◆ SUPPLIED TEXT ◆
-----
Most DevOps tutorials show you how to push a Docker image to DockerHub and call it a day. This is not that post.
I spent weeks building a platform that mirrors what actually runs inside companies like Stripe, Notion, or Cloudflare — automated security gates, infrastructure as code, self-healing Kubernetes deployments, and a full observability stack that pages you on Slack at 3am. Every decision was deliberate. Every tool earns its place.
Here's the whole thing, phase by phase.
The Goal
The challenge I set myself: build a platform where:
- No code reaches production without passing security checks — automatically
- Infrastructure is version-controlled — no manual clicking in AWS consoles
- Deployments are zero-touch — git push is the only operator action
- The cluster corrects itself — manual changes get reverted, failed deploys roll back
- You can see everything — metrics, dashboards, and alerts firing to Slack
The app itself is intentionally boring: a Flask API with three endpoints. The infrastructure is the point.
Phase 1 — DevSecOps CI Pipeline
Security as an afterthought is how you end up on HaveIBeenPwned. I baked it into the pipeline from day one.
-----
◆ EXCERPTED RECORDS ◆

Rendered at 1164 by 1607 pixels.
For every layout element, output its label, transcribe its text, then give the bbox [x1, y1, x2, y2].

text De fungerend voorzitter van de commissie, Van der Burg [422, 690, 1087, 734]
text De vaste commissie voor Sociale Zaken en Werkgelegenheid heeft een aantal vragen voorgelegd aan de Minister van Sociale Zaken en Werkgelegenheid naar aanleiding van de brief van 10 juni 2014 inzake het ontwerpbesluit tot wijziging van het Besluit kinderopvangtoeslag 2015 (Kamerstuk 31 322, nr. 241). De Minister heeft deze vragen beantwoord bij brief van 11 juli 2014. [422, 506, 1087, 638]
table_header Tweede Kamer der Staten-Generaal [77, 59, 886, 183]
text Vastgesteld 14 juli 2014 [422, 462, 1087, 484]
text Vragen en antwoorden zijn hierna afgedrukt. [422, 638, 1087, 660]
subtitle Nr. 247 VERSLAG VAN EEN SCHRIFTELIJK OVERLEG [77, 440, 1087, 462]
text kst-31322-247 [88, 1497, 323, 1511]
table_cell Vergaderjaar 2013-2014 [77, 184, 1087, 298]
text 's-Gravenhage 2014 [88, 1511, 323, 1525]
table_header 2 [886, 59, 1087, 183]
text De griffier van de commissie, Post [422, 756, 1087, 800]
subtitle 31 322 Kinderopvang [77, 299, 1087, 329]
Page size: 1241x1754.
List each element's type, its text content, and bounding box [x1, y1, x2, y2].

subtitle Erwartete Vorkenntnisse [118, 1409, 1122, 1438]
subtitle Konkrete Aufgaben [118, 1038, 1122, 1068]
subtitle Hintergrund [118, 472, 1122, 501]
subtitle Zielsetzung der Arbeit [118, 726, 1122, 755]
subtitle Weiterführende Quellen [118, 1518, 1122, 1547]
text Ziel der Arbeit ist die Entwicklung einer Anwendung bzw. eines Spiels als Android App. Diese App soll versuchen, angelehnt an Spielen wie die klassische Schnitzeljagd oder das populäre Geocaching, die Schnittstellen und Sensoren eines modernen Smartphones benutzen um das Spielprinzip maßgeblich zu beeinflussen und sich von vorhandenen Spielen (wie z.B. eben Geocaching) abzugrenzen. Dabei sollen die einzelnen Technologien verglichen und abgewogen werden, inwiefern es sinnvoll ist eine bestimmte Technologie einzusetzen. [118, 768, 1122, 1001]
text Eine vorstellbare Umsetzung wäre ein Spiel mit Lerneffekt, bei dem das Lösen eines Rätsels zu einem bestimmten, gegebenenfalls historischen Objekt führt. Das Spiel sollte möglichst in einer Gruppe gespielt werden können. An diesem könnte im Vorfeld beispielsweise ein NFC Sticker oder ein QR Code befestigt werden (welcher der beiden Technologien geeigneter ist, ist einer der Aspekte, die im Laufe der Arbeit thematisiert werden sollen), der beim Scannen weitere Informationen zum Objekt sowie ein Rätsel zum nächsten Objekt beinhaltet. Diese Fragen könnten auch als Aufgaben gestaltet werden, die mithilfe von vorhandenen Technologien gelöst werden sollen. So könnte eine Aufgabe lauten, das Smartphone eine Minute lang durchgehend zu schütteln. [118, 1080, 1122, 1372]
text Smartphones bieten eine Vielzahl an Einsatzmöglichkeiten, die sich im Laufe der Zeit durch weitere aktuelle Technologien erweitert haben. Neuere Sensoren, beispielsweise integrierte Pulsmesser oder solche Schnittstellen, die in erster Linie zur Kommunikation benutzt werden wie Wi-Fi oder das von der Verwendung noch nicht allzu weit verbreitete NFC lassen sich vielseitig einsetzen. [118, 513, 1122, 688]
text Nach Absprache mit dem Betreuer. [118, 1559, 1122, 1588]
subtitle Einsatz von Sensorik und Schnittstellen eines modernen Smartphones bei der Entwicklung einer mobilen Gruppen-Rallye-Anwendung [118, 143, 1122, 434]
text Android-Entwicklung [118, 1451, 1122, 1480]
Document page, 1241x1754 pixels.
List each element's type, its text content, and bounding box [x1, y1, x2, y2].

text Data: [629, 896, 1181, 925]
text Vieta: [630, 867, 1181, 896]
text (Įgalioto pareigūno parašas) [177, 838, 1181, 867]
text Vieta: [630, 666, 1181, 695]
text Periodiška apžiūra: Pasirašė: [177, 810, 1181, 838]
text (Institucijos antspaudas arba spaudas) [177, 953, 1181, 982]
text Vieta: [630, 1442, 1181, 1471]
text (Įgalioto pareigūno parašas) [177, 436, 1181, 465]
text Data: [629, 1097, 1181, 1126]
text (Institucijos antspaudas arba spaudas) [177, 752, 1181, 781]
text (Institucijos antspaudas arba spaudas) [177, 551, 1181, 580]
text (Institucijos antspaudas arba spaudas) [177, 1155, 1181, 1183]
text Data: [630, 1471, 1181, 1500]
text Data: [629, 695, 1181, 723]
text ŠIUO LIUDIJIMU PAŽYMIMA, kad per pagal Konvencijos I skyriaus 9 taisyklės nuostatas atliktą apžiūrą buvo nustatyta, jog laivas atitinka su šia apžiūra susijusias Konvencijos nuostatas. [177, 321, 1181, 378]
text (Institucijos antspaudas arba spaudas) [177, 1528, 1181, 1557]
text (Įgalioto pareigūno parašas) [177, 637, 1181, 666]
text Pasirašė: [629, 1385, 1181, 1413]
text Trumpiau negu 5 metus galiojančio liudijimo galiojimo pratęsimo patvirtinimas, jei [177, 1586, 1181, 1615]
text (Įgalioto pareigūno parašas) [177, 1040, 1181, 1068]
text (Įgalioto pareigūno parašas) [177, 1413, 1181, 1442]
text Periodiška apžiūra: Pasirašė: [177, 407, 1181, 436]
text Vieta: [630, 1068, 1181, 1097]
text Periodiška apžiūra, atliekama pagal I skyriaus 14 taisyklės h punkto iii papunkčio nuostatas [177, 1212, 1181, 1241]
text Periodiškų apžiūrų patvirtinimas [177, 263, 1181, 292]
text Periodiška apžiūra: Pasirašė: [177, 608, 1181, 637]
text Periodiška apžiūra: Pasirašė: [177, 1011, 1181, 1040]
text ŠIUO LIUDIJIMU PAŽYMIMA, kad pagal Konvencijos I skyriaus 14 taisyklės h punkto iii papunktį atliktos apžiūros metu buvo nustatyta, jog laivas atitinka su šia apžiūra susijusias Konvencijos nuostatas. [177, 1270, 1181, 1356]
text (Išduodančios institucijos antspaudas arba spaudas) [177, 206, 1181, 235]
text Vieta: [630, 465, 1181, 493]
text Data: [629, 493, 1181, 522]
-----
◆ WORK TO BE COMPLETED ◆
In the DevOps platform post, what is the only action an operator takes to deploy?

◆ EXERCISE SOLUTION ◆
A git push.